**Task statement**.
The word "Barrio" occurs in some lines of the data. Return each such line.

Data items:
::::::

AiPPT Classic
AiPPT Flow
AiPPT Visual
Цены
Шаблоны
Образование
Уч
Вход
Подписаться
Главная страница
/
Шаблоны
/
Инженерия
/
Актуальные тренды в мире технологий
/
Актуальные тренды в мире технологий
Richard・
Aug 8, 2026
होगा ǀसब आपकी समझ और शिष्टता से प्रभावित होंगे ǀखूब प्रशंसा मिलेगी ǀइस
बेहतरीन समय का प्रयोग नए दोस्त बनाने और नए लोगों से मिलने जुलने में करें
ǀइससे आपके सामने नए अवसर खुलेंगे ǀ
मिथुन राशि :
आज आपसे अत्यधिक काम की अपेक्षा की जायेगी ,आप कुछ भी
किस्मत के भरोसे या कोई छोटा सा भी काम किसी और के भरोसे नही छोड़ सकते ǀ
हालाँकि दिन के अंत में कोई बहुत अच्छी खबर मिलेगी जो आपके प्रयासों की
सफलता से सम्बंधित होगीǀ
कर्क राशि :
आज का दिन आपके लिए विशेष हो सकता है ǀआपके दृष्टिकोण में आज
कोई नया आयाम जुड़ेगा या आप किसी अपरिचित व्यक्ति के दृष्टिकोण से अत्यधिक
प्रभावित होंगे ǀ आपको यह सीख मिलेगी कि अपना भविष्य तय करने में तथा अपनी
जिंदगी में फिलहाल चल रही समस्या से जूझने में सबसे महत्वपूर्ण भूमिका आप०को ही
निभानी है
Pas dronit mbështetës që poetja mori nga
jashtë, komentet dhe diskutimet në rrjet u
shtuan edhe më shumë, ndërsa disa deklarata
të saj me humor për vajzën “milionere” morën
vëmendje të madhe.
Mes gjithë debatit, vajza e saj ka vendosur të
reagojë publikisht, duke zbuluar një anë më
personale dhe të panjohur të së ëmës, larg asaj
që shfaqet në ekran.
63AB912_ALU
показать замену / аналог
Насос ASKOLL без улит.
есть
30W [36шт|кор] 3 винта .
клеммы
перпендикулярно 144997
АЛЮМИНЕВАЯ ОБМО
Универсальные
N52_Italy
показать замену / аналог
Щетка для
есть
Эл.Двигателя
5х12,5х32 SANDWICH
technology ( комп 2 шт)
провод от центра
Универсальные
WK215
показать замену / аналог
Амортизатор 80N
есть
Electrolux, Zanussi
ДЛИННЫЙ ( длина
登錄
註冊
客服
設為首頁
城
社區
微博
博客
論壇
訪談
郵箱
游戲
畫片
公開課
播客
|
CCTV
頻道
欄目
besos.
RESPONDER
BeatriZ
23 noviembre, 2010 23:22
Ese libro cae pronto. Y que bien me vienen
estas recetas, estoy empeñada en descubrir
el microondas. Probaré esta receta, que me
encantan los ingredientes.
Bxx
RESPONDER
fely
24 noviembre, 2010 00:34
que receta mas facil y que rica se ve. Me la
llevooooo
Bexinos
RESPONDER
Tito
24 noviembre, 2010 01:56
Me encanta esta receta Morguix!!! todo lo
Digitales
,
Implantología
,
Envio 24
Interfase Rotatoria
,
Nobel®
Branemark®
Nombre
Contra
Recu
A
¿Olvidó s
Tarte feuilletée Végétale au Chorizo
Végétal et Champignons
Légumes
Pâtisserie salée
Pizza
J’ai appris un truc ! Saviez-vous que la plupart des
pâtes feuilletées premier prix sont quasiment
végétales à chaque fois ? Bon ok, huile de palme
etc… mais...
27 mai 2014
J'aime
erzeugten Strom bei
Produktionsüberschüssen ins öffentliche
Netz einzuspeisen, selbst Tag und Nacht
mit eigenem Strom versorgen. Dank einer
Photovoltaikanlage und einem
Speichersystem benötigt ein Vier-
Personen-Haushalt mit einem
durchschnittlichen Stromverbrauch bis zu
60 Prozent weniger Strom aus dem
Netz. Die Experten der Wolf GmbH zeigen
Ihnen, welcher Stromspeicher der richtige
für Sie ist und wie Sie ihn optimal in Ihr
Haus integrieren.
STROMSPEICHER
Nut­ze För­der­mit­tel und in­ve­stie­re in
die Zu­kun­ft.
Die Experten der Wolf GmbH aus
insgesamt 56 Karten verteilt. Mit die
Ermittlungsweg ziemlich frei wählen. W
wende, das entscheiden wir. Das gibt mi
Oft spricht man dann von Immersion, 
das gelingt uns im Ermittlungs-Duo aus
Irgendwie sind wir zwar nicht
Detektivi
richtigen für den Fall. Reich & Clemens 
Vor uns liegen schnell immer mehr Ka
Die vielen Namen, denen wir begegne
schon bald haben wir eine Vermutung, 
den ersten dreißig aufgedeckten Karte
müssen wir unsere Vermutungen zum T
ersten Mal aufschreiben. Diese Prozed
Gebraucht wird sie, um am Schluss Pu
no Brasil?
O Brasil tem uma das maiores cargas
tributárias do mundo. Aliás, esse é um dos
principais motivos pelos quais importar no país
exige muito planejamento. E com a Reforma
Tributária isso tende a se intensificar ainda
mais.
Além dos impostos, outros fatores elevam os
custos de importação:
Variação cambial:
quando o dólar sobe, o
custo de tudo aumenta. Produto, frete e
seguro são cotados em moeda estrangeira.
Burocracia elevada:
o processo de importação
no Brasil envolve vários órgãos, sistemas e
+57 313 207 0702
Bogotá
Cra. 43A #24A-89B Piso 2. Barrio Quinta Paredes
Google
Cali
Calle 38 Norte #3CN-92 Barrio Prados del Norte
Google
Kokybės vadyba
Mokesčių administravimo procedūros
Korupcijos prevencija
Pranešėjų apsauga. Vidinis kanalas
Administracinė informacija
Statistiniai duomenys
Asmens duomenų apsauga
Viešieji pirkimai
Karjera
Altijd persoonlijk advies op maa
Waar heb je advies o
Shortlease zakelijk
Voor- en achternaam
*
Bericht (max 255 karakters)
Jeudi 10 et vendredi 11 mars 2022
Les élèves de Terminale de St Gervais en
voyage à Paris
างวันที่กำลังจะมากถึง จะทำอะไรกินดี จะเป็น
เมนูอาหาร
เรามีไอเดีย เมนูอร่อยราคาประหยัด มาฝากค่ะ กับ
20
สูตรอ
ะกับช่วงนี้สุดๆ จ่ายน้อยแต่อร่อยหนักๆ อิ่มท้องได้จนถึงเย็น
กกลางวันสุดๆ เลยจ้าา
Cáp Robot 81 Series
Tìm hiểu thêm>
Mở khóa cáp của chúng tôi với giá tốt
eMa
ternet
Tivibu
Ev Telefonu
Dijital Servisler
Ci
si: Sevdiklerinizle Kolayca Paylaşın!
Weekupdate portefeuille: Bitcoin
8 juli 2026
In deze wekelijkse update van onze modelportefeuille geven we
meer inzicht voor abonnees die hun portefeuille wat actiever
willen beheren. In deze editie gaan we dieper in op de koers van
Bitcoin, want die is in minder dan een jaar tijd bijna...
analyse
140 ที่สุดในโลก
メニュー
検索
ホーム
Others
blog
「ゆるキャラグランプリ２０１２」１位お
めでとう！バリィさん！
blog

::::::

**Worked solution**.
Cra. 43A #24A-89B Piso 2. Barrio Quinta Paredes
Calle 38 Norte #3CN-92 Barrio Prados del Norte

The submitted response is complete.